Kunst braucht Zeit. Zeit für das Entstehen, Zeit für das Sehen. Das omarte journal ist ein Ort der Entschleunigung und der bleibenden Tiefe.

 
Und vielleicht beginnt alles mit der Frage nach uns selbst.

Vom Menschsein

Von omarte | OMAR
 
 




















Was bedeutet es, Mensch zu sein?

Diese Frage begleitet mich schon lange.

Vielleicht sogar länger, als mir bewusst ist.

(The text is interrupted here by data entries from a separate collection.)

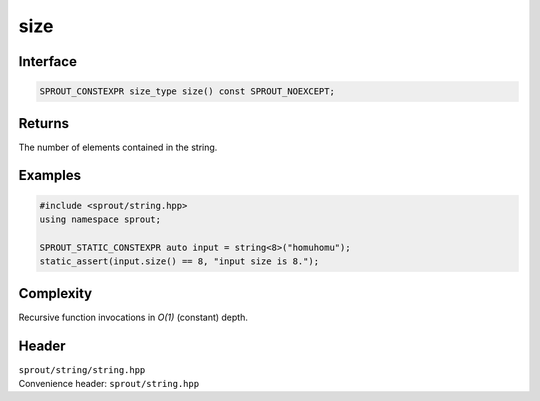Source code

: .. _sprout-string-basic_string-size:
###############################################################################
size
###############################################################################

Interface
========================================
.. sourcecode:: c++

  SPROUT_CONSTEXPR size_type size() const SPROUT_NOEXCEPT;

Returns
========================================

| The number of elements contained in the string.

Examples
========================================
.. sourcecode:: c++

  #include <sprout/string.hpp>
  using namespace sprout;
  
  SPROUT_STATIC_CONSTEXPR auto input = string<8>("homuhomu");
  static_assert(input.size() == 8, "input size is 8.");

Complexity
========================================

| Recursive function invocations in *O(1)* (constant) depth.

Header
========================================

| ``sprout/string/string.hpp``
| Convenience header: ``sprout/string.hpp``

Sie begegnet mir in der Kunst.
Sie begegnet mir in Menschen.
In dem, was wir einander geben.
Und in dem, was wir einander antun.

Je älter ich werde, desto weniger interessieren mich die schnellen Antworten.

Vielleicht ist das einer der Gründe für dieses Journal.

Ein Ort, an dem ein Gedanke nicht sofort zum nächsten führen muss. Ein Ort, an dem wir bleiben dürfen.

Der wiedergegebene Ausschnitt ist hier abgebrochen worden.